### DATA FOR PROCESSING

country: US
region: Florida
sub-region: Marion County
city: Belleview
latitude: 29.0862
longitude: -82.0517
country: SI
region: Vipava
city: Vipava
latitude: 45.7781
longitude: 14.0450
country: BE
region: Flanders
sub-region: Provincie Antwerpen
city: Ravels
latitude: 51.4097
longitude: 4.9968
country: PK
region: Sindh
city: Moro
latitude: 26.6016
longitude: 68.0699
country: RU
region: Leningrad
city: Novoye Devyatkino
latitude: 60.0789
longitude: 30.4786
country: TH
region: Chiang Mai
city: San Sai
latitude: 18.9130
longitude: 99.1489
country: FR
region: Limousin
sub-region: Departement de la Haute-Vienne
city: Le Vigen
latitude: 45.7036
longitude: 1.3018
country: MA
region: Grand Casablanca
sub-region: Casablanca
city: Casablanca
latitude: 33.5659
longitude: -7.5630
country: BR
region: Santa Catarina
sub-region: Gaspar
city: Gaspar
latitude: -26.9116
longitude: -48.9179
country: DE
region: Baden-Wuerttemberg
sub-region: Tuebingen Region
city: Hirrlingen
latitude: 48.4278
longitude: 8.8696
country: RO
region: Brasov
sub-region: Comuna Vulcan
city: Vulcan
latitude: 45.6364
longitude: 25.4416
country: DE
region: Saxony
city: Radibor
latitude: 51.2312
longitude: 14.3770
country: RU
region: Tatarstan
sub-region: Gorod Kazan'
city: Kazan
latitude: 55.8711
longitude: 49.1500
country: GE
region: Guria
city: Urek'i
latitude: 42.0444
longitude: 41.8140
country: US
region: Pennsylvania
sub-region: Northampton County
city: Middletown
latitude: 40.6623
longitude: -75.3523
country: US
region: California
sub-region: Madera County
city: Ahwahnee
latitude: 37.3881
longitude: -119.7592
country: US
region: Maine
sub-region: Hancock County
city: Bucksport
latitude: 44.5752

######

PROBLEM DETAILS -
Copy every one of the lines above without changing anything.

SOLUTION -
country: US
region: Florida
sub-region: Marion County
city: Belleview
latitude: 29.0862
longitude: -82.0517
country: SI
region: Vipava
city: Vipava
latitude: 45.7781
longitude: 14.0450
country: BE
region: Flanders
sub-region: Provincie Antwerpen
city: Ravels
latitude: 51.4097
longitude: 4.9968
country: PK
region: Sindh
city: Moro
latitude: 26.6016
longitude: 68.0699
country: RU
region: Leningrad
city: Novoye Devyatkino
latitude: 60.0789
longitude: 30.4786
country: TH
region: Chiang Mai
city: San Sai
latitude: 18.9130
longitude: 99.1489
country: FR
region: Limousin
sub-region: Departement de la Haute-Vienne
city: Le Vigen
latitude: 45.7036
longitude: 1.3018
country: MA
region: Grand Casablanca
sub-region: Casablanca
city: Casablanca
latitude: 33.5659
longitude: -7.5630
country: BR
region: Santa Catarina
sub-region: Gaspar
city: Gaspar
latitude: -26.9116
longitude: -48.9179
country: DE
region: Baden-Wuerttemberg
sub-region: Tuebingen Region
city: Hirrlingen
latitude: 48.4278
longitude: 8.8696
country: RO
region: Brasov
sub-region: Comuna Vulcan
city: Vulcan
latitude: 45.6364
longitude: 25.4416
country: DE
region: Saxony
city: Radibor
latitude: 51.2312
longitude: 14.3770
country: RU
region: Tatarstan
sub-region: Gorod Kazan'
city: Kazan
latitude: 55.8711
longitude: 49.1500
country: GE
region: Guria
city: Urek'i
latitude: 42.0444
longitude: 41.8140
country: US
region: Pennsylvania
sub-region: Northampton County
city: Middletown
latitude: 40.6623
longitude: -75.3523
country: US
region: California
sub-region: Madera County
city: Ahwahnee
latitude: 37.3881
longitude: -119.7592
country: US
region: Maine
sub-region: Hancock County
city: Bucksport
latitude: 44.5752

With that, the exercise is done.